Conforme a apuração da Corregedoria, Fábio contou que foi abordado por homens que se identificaram como policiais civis em 2 de abril deste ano. Eles entraram em sua residência sem mandado judicial e o teriam levado para a sede da Dise de Carapicuíba.
No local, segundo o relato, ele passou a sofrer ameaças de prisão caso não pagasse R$ 1 milhão, em um flagrante forjado pelos policiais. Diante das ameaças, o primo de Fábio, Eder Wilson de Jesus Silva, teria negociado e pagado R$ 303 mil ao grupo. O dinheiro foi entregue em uma padaria de Barueri e, depois, contado dentro da unidade policial, de acordo com o processo.
As ameaças teriam continuado mesmo após o pagamento inicial. As vítimas relataram ainda que os investigadores seguiram cobrando o restante do dinheiro de várias formas, como por telefone, mensagens e áudios. Em uma nova negociação, o valor exigido teria sido reduzido para R$ 500 mil, com imposição de prazos para o pagamento.

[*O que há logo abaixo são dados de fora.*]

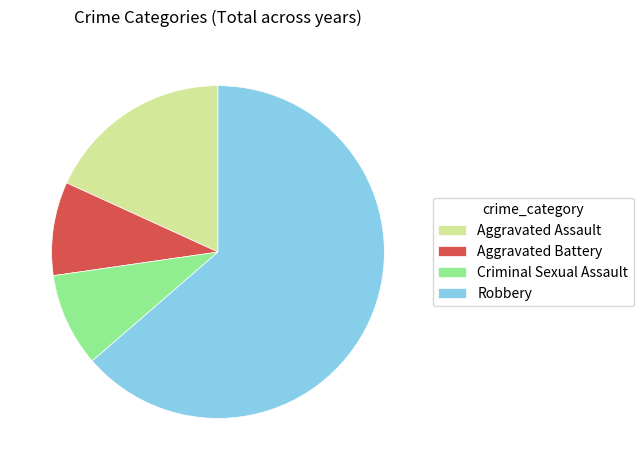

Which has a higher value, Robbery or Aggravated Assault?

Robbery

A investigação aponta que João Ruper Rodrigues seria o principal responsável pelas cobranças e recebimento do dinheiro das extorsões. Enquanto Tiago Henrique de Souza Carvalho participava da abordagem inicial das vítimas, das ameaças e da renegociação dos valores exigidos.
Já Roberto Castelano teria chefiado a diligência que resultou na condução da vítima até a delegacia, e Diogo Prieto Junior teria participado tanto da ação inicial quanto do recebimento do dinheiro.
Além das prisões, também são cumpridos mandados de busca e apreensão em endereços residenciais e unidades policiais, além de medidas patrimoniais expedidos pela Justiça. Documentos, telefones e outros materiais serão analisados pela investigação.
Em nota, a Corregedoria da Polícia Civil ressaltou que a atuação “reforça o compromisso da Polícia Civil com a legalidade, a transparência e o combate rigoroso a eventuais desvios de conduta, preservando a credibilidade da corporação e o devido processo legal”.
A ação é realizada com o apoio do do Grupo de Atuação Especial de Combate ao Crime Organizado (Gaeco), do Ministério Público de São Paulo.